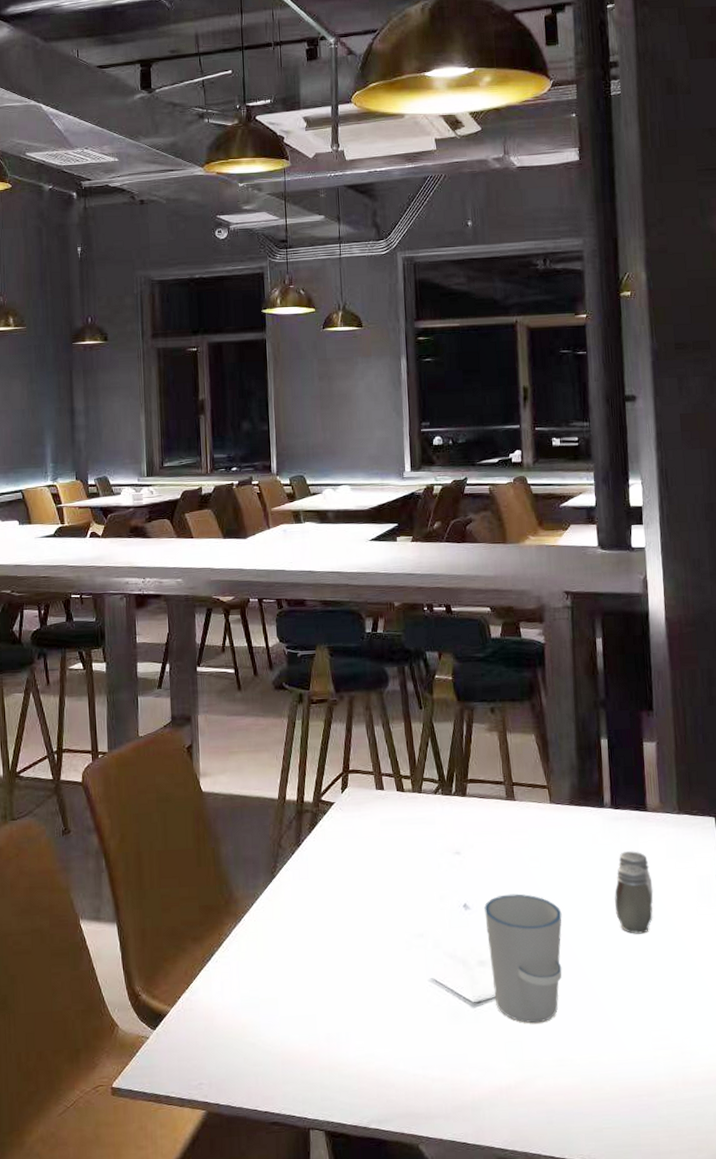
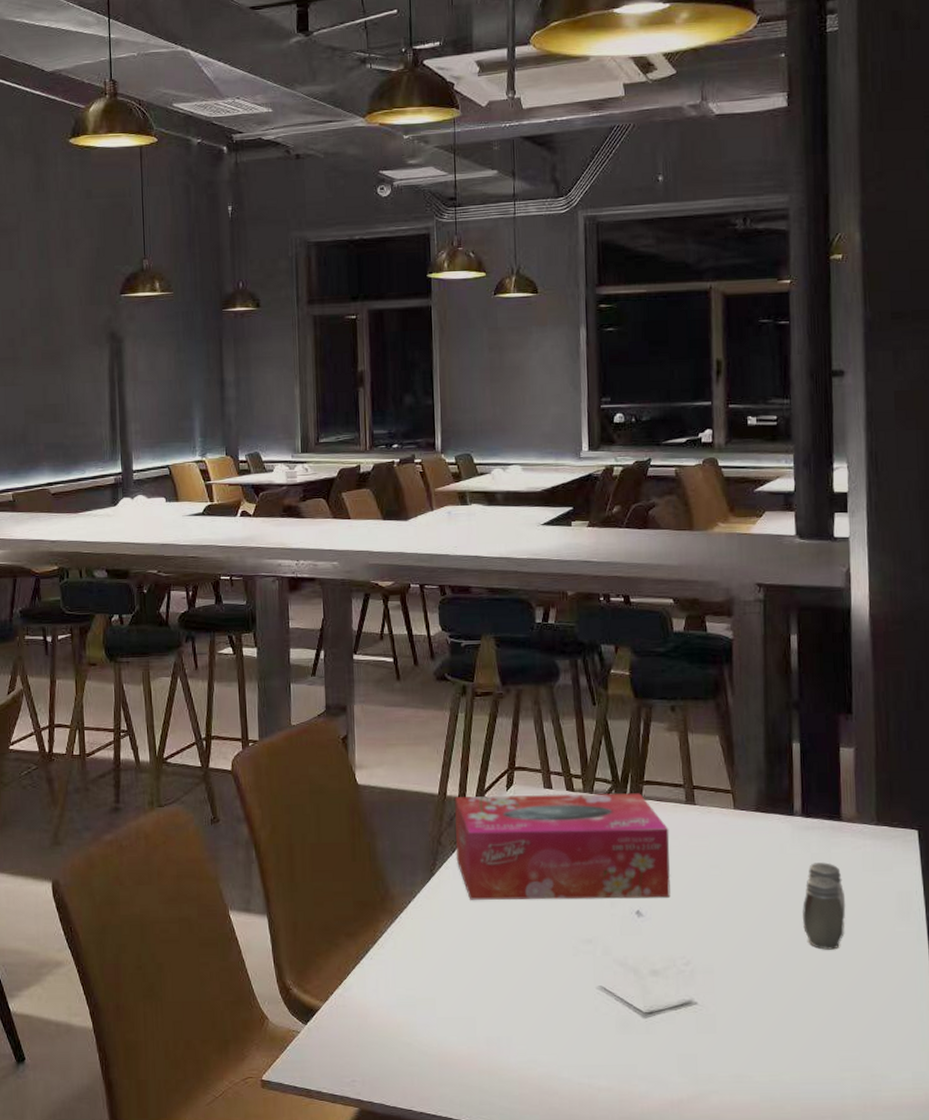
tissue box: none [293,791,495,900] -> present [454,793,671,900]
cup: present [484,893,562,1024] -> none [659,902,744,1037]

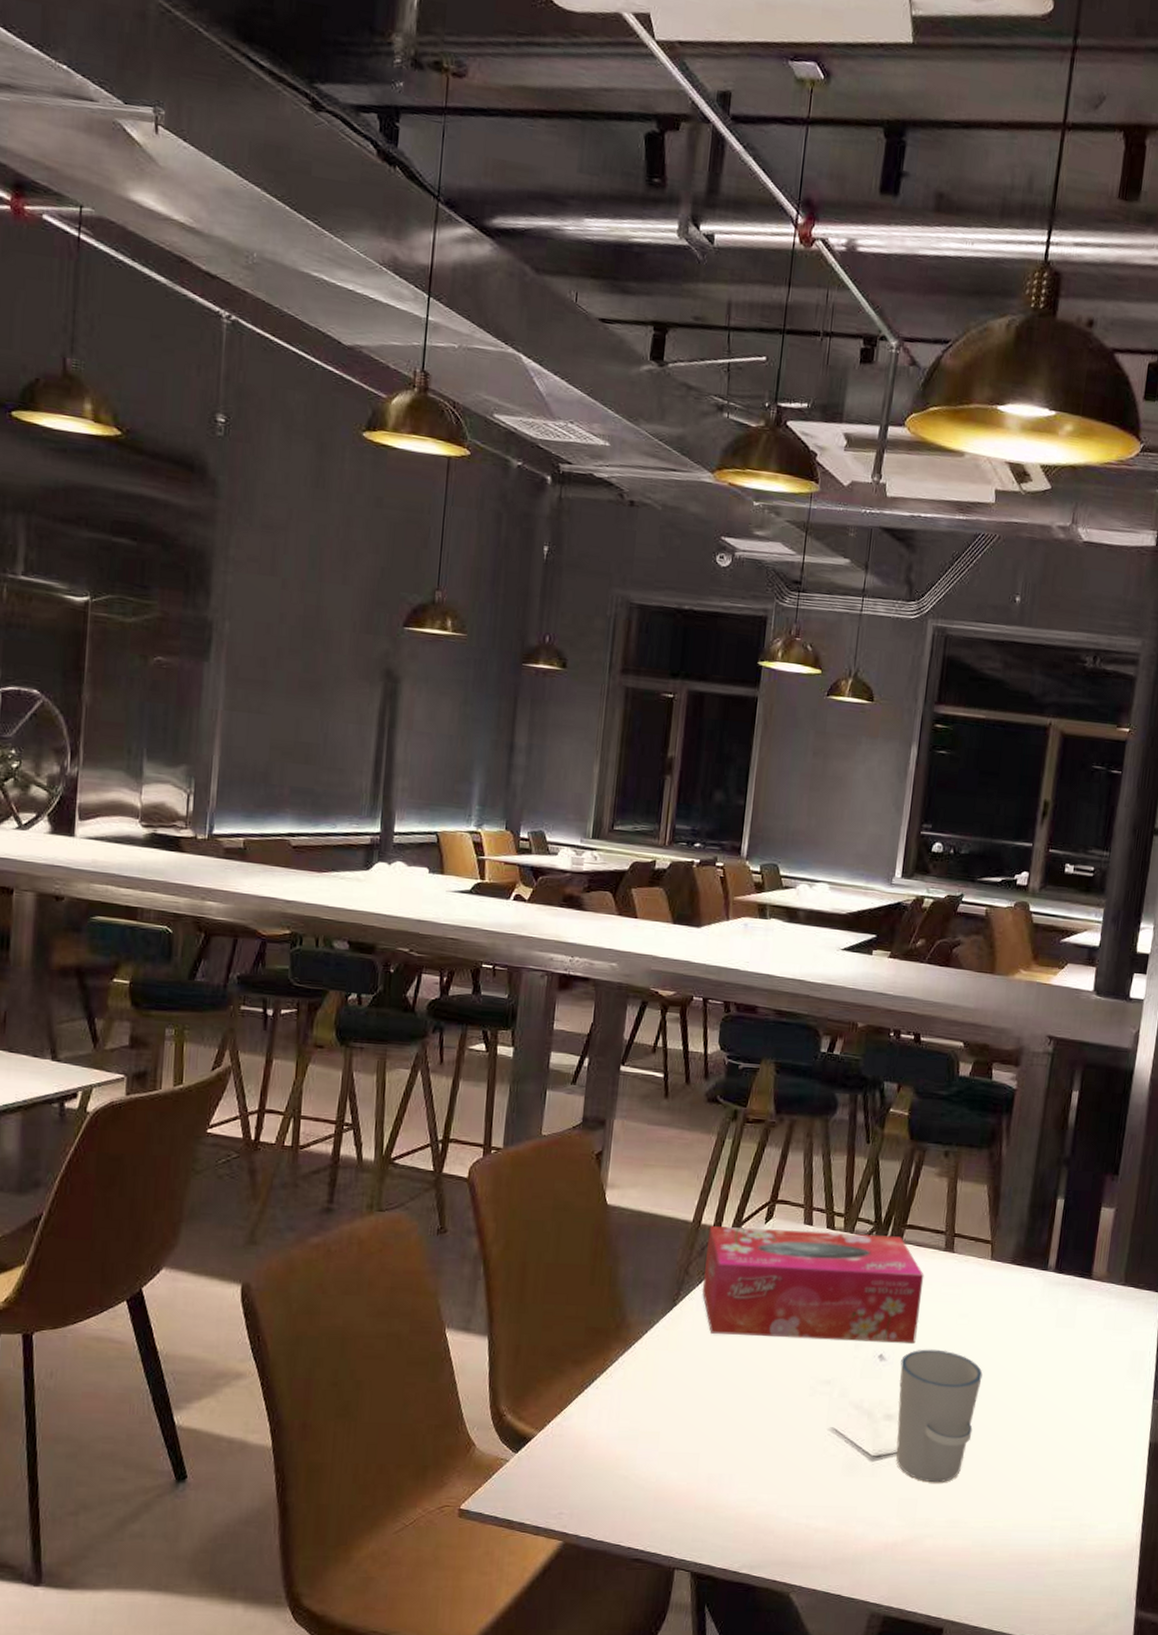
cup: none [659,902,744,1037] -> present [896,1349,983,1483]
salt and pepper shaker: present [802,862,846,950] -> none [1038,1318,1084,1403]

• • • •

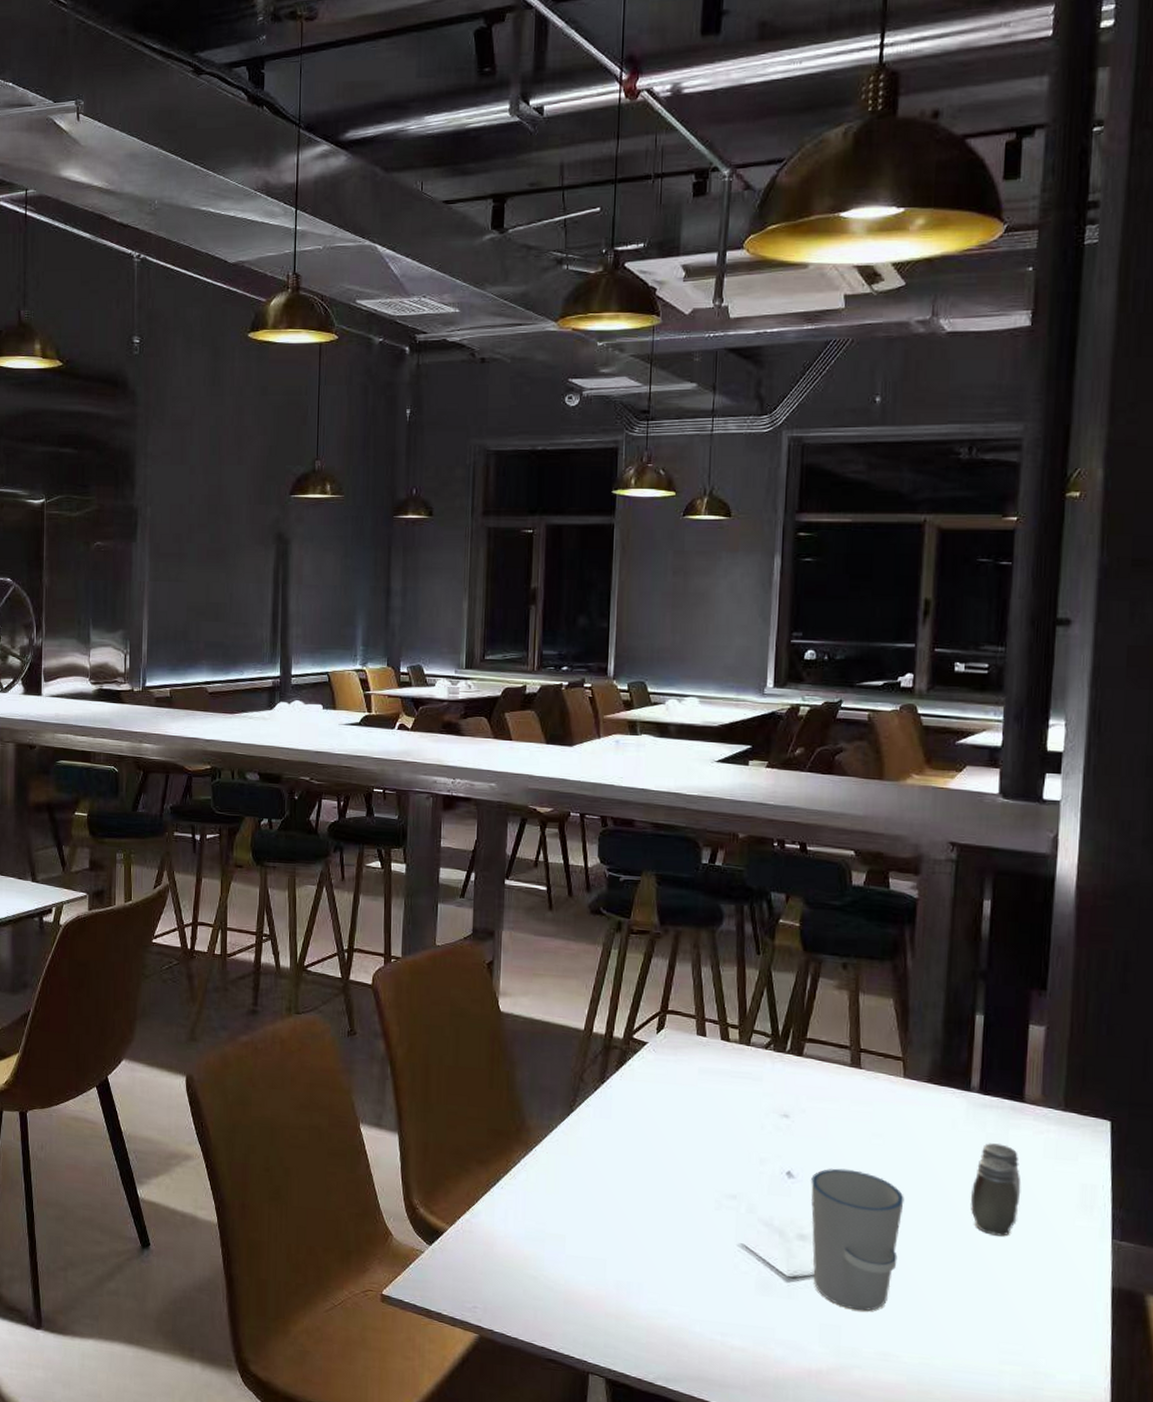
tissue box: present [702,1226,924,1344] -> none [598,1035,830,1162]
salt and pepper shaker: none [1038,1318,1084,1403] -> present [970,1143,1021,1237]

• • • •

:: WORK INSTRUCTION ::
Copy only what lies between the line with "cup: present [484,893,562,1024]" and the line with "salt and pepper shaker: present", those two lines included, exactly as given above; pictures stay out.

:: EXERCISE SOLUTION ::
cup: present [484,893,562,1024] -> none [659,902,744,1037]

cup: none [659,902,744,1037] -> present [896,1349,983,1483]
salt and pepper shaker: present [802,862,846,950] -> none [1038,1318,1084,1403]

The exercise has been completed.